* **Required action**
All entries are to be repeated exactly as shown below.

Stored items:

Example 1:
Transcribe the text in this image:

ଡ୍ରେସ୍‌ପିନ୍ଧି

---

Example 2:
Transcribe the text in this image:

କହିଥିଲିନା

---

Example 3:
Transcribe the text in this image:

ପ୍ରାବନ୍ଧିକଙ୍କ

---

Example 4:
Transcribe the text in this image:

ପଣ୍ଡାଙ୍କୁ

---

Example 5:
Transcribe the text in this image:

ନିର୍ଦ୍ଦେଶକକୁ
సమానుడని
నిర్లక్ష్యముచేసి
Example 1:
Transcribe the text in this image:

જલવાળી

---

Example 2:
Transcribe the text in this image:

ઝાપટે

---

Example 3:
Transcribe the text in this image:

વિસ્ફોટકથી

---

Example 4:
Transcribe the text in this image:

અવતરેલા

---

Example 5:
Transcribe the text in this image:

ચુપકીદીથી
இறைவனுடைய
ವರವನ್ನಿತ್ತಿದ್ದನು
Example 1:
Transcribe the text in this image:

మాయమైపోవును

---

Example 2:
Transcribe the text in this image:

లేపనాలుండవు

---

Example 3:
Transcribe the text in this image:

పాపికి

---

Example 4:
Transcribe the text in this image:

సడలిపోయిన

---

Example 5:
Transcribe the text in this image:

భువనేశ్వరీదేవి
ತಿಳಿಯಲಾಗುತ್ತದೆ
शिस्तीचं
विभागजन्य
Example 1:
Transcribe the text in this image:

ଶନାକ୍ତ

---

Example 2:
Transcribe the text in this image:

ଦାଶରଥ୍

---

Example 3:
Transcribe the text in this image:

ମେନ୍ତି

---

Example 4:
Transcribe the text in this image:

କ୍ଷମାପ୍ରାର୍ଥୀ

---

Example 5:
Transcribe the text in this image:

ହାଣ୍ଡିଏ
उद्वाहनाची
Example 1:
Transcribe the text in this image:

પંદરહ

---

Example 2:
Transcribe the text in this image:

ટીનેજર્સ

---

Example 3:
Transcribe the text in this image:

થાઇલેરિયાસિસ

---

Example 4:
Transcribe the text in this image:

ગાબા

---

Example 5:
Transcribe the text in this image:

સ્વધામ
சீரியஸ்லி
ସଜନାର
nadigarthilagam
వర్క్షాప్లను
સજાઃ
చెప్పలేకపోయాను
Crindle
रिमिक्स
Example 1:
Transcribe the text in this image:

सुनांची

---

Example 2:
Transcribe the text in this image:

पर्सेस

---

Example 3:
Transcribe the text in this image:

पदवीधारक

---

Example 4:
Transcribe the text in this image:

* **Reply to the exercise**
Example 1:
Transcribe the text in this image:

ଡ୍ରେସ୍‌ପିନ୍ଧି

---

Example 2:
Transcribe the text in this image:

କହିଥିଲିନା

---

Example 3:
Transcribe the text in this image:

ପ୍ରାବନ୍ଧିକଙ୍କ

---

Example 4:
Transcribe the text in this image:

ପଣ୍ଡାଙ୍କୁ

---

Example 5:
Transcribe the text in this image:

ନିର୍ଦ୍ଦେଶକକୁ
సమానుడని
నిర్లక్ష్యముచేసి
Example 1:
Transcribe the text in this image:

જલવાળી

---

Example 2:
Transcribe the text in this image:

ઝાપટે

---

Example 3:
Transcribe the text in this image:

વિસ્ફોટકથી

---

Example 4:
Transcribe the text in this image:

અવતરેલા

---

Example 5:
Transcribe the text in this image:

ચુપકીદીથી
இறைவனுடைய
ವರವನ್ನಿತ್ತಿದ್ದನು
Example 1:
Transcribe the text in this image:

మాయమైపోవును

---

Example 2:
Transcribe the text in this image:

లేపనాలుండవు

---

Example 3:
Transcribe the text in this image:

పాపికి

---

Example 4:
Transcribe the text in this image:

సడలిపోయిన

---

Example 5:
Transcribe the text in this image:

భువనేశ్వరీదేవి
ತಿಳಿಯಲಾಗುತ್ತದೆ
शिस्तीचं
विभागजन्य
Example 1:
Transcribe the text in this image:

ଶନାକ୍ତ

---

Example 2:
Transcribe the text in this image:

ଦାଶରଥ୍

---

Example 3:
Transcribe the text in this image:

ମେନ୍ତି

---

Example 4:
Transcribe the text in this image:

କ୍ଷମାପ୍ରାର୍ଥୀ

---

Example 5:
Transcribe the text in this image:

ହାଣ୍ଡିଏ
उद्वाहनाची
Example 1:
Transcribe the text in this image:

પંદરહ

---

Example 2:
Transcribe the text in this image:

ટીનેજર્સ

---

Example 3:
Transcribe the text in this image:

થાઇલેરિયાસિસ

---

Example 4:
Transcribe the text in this image:

ગાબા

---

Example 5:
Transcribe the text in this image:

સ્વધામ
சீரியஸ்லி
ସଜନାର
nadigarthilagam
వర్క్షాప్లను
સજાઃ
చెప్పలేకపోయాను
Crindle
रिमिक्स
Example 1:
Transcribe the text in this image:

सुनांची

---

Example 2:
Transcribe the text in this image:

पर्सेस

---

Example 3:
Transcribe the text in this image:

पदवीधारक

---

Example 4:
Transcribe the text in this image:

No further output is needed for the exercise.